**DIRECTIONS FOR THIS TASK**
Write down every line of the entries below word for word, and leave the pictures out.

[Stored data entries]
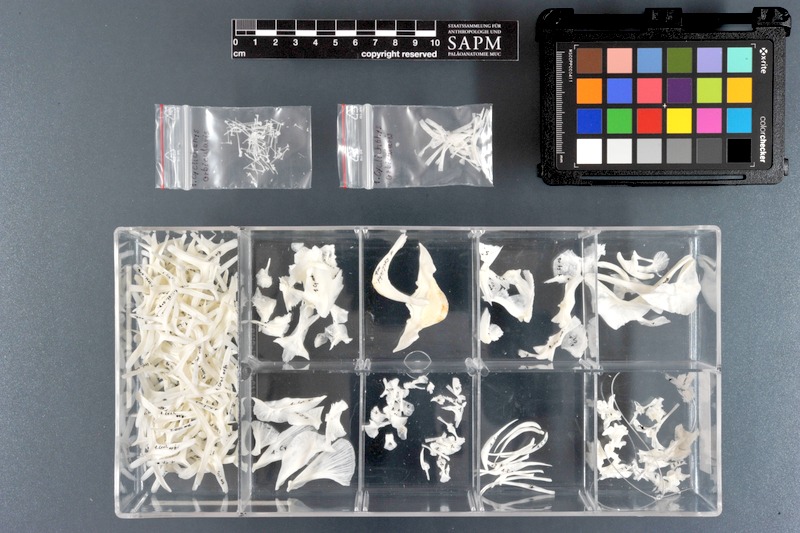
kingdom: Animalia
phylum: Chordata
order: Tetraodontiformes
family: Diodontidae
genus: Cyclichthys
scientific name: Cyclichthys orbicularis
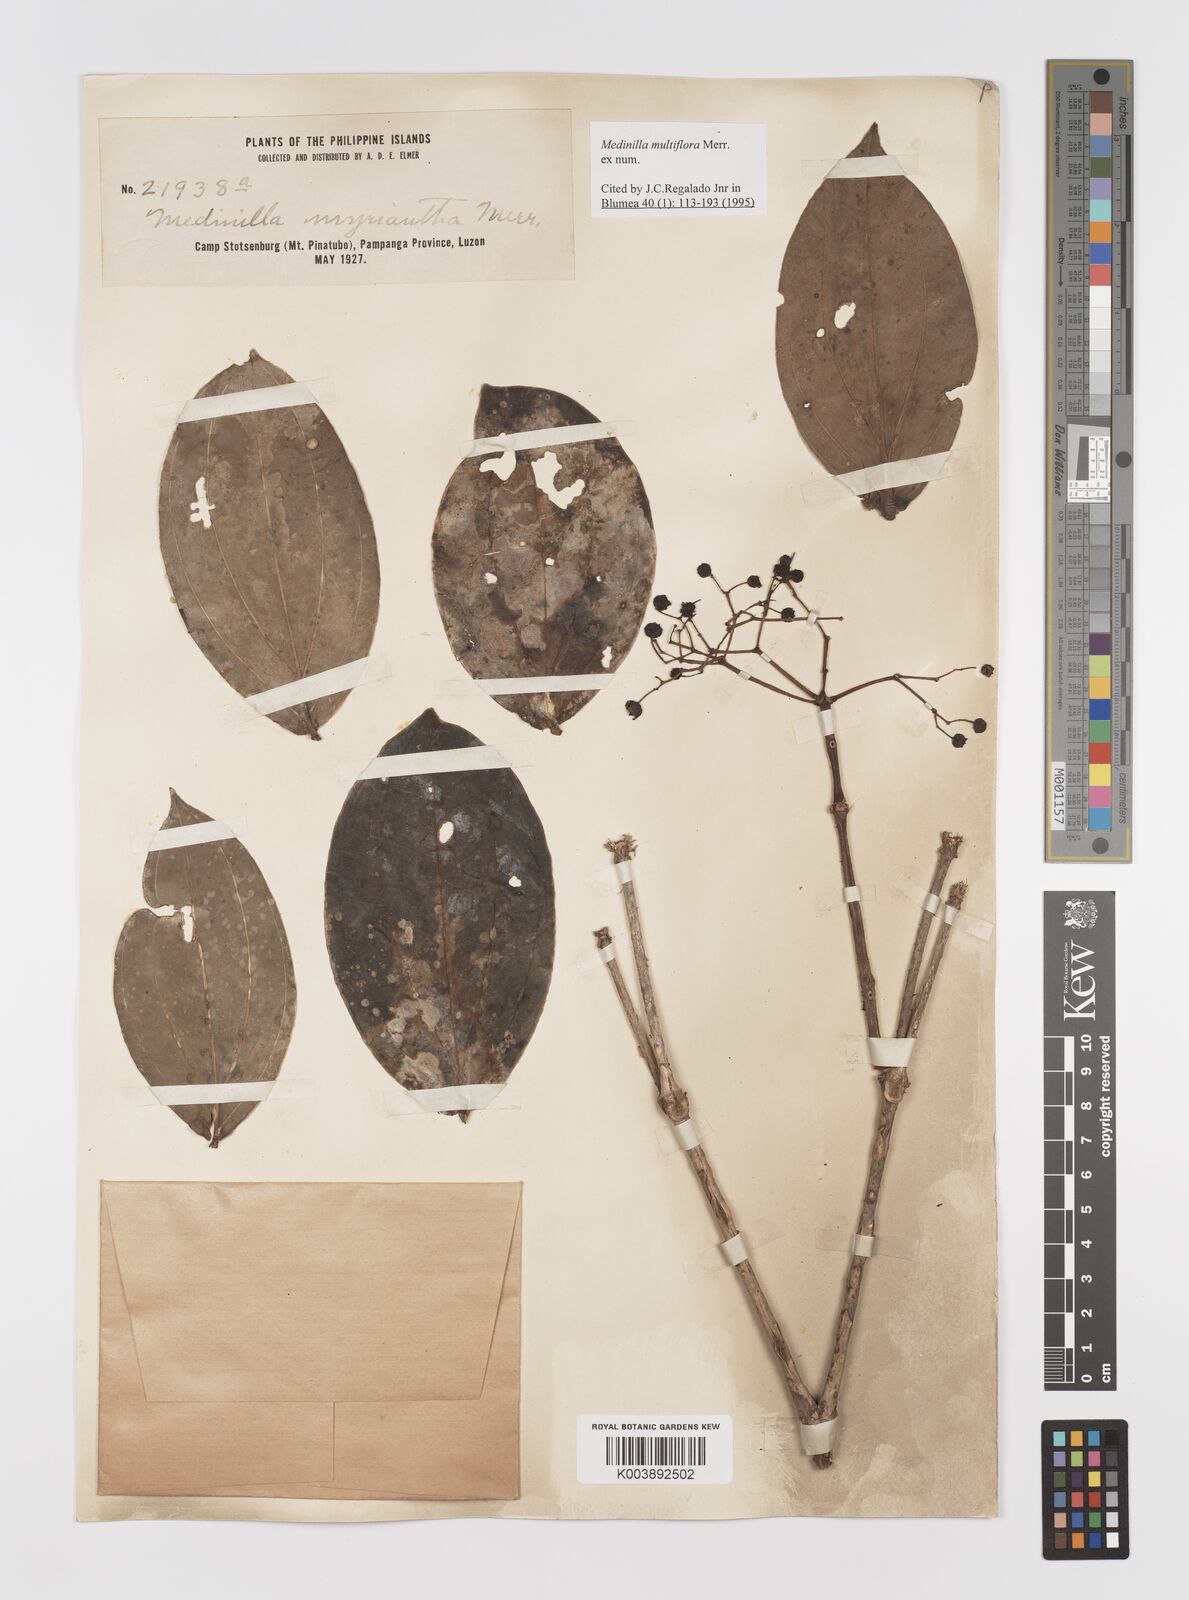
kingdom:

**SOLUTION FOR THIS PROBLEM**
kingdom: Animalia
phylum: Chordata
order: Tetraodontiformes
family: Diodontidae
genus: Cyclichthys
scientific name: Cyclichthys orbicularis
kingdom:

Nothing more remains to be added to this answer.